Yemen — challenged by the presence of al-Qa’ida, a separatist movement in the south, and peacekeeping with the Shia rebels (Huthis) in the north — has increasingly resorted to repressive and illegal methods, including arbitrary arrest and unfair trials.
In the midst of growing call for reforms, the crackdown on freedom of expression has worsened. The Yemeni government has become increasingly intolerant of the independent media and any criticism. Journalists, editors and publishers have been detained, held incommunicado, ill-treated and jailed on spurious charges after unfair trials. Security forces raided newspaper offices and television stations and shot at demonstrators peacefully protesting against repression of free speech. Newspapers have also been suspended and news websites blocked.
In the wake of Ben Ali’s flight from Tunisia, Tunisian authorities have an unprecedented opportunity to address past abuse and overhaul a corrupt security and justice system. But authorities must act quickly and decisively, as political unrest threatens the new caretaker government.
Protesters chant slogan while riot police stand by during a demonstration in downtown Tunis January 17, 2011. Tunisian security forces used water cannon, tear gas and fired shots in the air on Monday as demonstrators took to the streets demanding that the ruling party of the ousted president give up power.

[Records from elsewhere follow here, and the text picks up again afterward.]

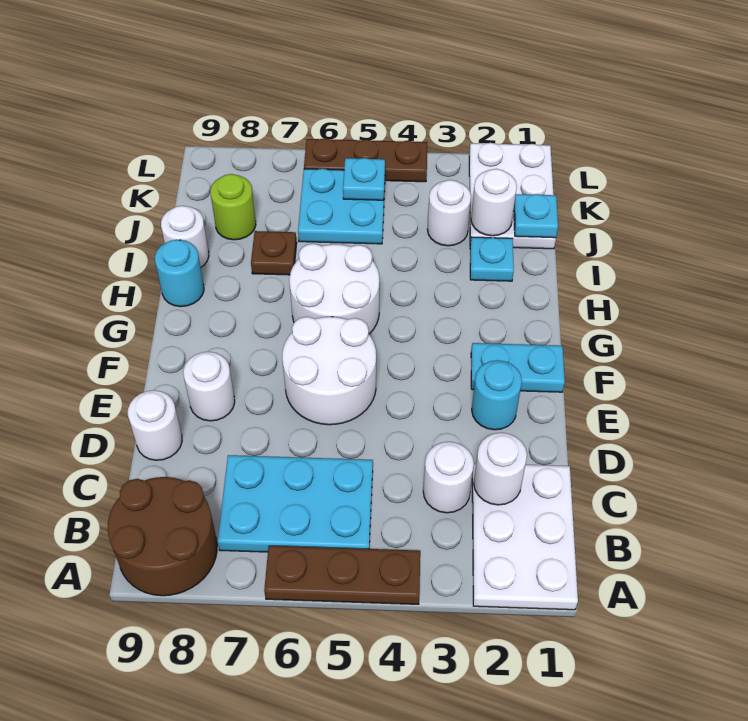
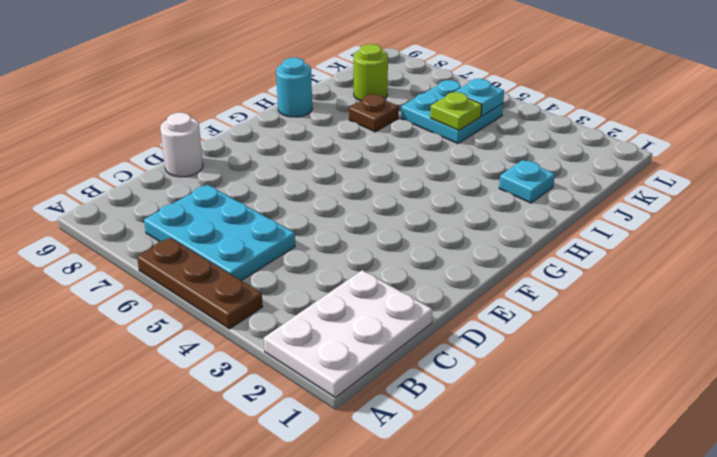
lime 1x1 plate [430,92,482,131] -> none
none -> brown 2x2 round brick [108,477,217,596]
none -> white 1x1 round brick [423,442,474,513]
none -> cyan 1x1 round brick [472,360,522,430]

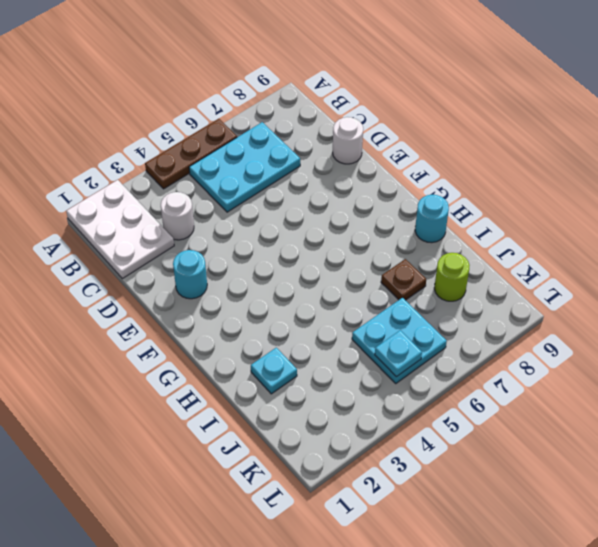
none -> brown 2x2 round brick [108,477,217,596]
none -> white 2x2 round brick [282,317,376,425]
none -> white 1x1 round brick [183,352,235,421]

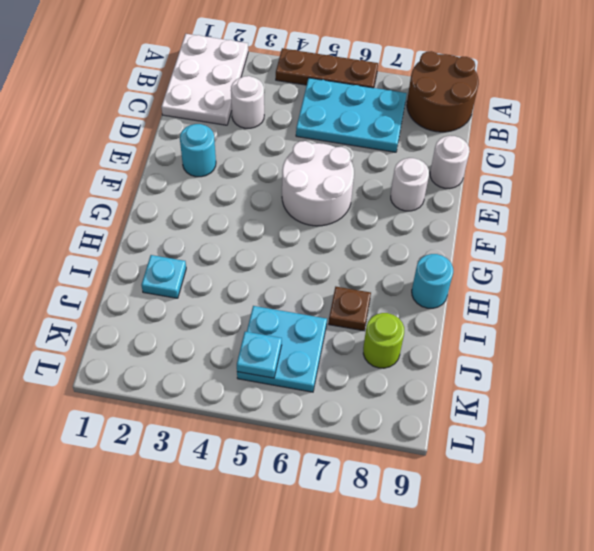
none -> cyan 1x2 plate [471,343,565,392]
none -> white 2x2 round brick [289,244,379,334]
none -> white 1x1 round brick [161,206,209,267]

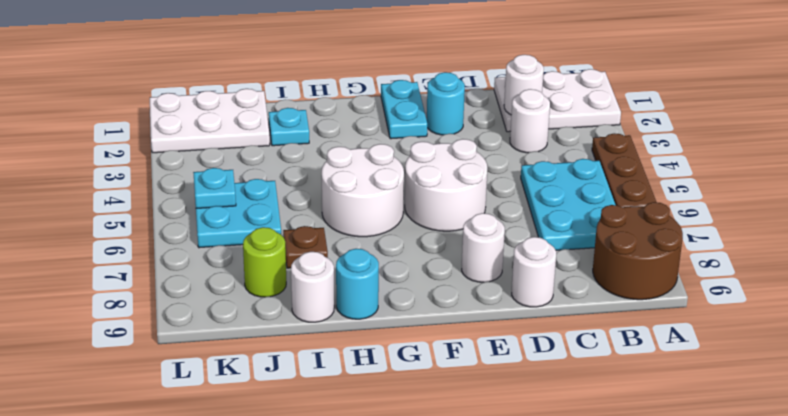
none -> white 1x1 round brick [427,180,471,246]
none -> brown 1x3 plate [304,138,427,182]
none -> cyan 1x1 plate [514,194,558,238]

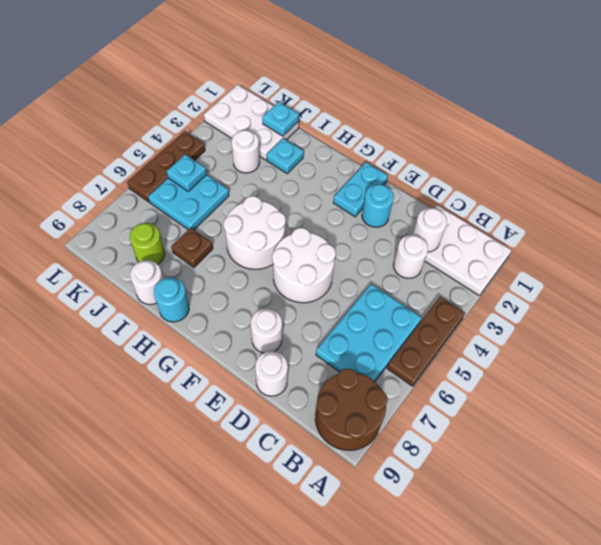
none -> white 1x1 round brick [471,169,517,236]

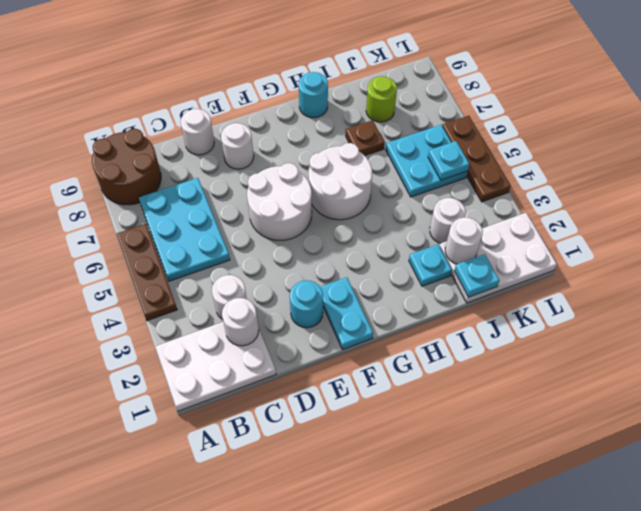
none -> white 1x1 round brick [161,206,209,267]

Amnesty International welcomed the government’s initial commitment to ensure that all political prisoners are released, but other urgent steps must still be taken to ensure a new era of justice.
We recently presented the Tunisian authorities with an action plan to break from the government’s repressive history. Our plan calls for the overhaul of the current security system, official condemnation of torture, and the establishment of an independent judiciary. Authorities must also ensure that rights, such as freedom of expression and universal access to essential public services, are immediately established.
Neither Tunisian authorities nor citizens will soon forget the human rights violations committed under Ben Ali’s rule. To ensure a future of security and freedom, violations of the past decades should be fully investigated. Tunisian authorities need to ensure that those responsible for past violations are held accountable, establishing the principle that no one is above the law.